• TASK DIRECTIONS:
Identify every line in the records below that contains the string "tuning" and copy each such line, treating uppercase and lowercase letters as different.

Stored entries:

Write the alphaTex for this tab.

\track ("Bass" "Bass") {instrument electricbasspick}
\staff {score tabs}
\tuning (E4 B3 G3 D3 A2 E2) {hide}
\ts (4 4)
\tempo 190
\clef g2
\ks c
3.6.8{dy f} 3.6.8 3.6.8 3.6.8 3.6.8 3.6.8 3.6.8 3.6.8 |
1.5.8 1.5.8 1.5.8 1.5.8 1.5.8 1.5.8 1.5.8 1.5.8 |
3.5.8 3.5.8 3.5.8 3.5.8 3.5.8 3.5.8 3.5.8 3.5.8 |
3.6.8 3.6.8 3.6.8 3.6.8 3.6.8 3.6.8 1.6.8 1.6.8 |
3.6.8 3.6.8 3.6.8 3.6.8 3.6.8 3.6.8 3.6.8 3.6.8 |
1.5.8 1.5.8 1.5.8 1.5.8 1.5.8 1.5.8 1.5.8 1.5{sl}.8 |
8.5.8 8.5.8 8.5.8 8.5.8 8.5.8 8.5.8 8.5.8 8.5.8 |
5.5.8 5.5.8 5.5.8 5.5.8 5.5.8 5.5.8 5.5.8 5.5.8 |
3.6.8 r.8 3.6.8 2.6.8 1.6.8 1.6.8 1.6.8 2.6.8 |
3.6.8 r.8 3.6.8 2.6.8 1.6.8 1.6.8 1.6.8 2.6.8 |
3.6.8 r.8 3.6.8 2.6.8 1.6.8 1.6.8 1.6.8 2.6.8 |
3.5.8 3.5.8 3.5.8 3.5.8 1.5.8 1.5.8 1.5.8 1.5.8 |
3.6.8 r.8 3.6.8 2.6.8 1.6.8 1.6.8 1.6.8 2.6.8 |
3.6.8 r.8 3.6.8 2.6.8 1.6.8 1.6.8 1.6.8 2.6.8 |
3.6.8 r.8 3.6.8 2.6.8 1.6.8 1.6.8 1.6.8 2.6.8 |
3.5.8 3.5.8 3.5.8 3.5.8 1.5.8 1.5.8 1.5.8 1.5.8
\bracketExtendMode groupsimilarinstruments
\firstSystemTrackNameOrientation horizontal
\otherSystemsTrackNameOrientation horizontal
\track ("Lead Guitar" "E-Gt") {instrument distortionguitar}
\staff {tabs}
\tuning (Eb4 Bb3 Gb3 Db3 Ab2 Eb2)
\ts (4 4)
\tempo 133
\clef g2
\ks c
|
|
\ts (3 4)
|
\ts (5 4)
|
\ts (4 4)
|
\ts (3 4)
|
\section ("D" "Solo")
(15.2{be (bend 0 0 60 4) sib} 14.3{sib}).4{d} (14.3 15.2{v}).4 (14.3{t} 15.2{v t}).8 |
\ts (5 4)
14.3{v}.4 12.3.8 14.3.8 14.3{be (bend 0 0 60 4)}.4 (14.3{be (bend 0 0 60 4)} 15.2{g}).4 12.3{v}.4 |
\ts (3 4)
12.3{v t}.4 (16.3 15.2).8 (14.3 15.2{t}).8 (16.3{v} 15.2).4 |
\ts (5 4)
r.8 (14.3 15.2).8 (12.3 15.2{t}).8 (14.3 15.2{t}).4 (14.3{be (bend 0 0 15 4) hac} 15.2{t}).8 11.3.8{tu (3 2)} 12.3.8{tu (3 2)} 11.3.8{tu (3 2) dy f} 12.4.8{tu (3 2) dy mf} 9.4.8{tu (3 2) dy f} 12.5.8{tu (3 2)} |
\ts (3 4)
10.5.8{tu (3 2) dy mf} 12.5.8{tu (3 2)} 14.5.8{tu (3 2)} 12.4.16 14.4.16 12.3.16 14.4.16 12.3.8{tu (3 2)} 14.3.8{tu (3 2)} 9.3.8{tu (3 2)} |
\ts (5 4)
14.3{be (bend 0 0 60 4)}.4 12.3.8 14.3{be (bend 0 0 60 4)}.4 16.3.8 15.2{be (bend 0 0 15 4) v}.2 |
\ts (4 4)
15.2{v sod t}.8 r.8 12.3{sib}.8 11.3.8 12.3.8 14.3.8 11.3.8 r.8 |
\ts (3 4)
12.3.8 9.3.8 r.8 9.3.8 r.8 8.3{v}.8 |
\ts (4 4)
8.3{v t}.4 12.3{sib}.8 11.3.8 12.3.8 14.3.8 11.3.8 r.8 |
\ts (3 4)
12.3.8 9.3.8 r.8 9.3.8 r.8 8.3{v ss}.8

• EXERCISE RESULT:
\tuning (E4 B3 G3 D3 A2 E2) {hide}
\tuning (Eb4 Bb3 Gb3 Db3 Ab2 Eb2)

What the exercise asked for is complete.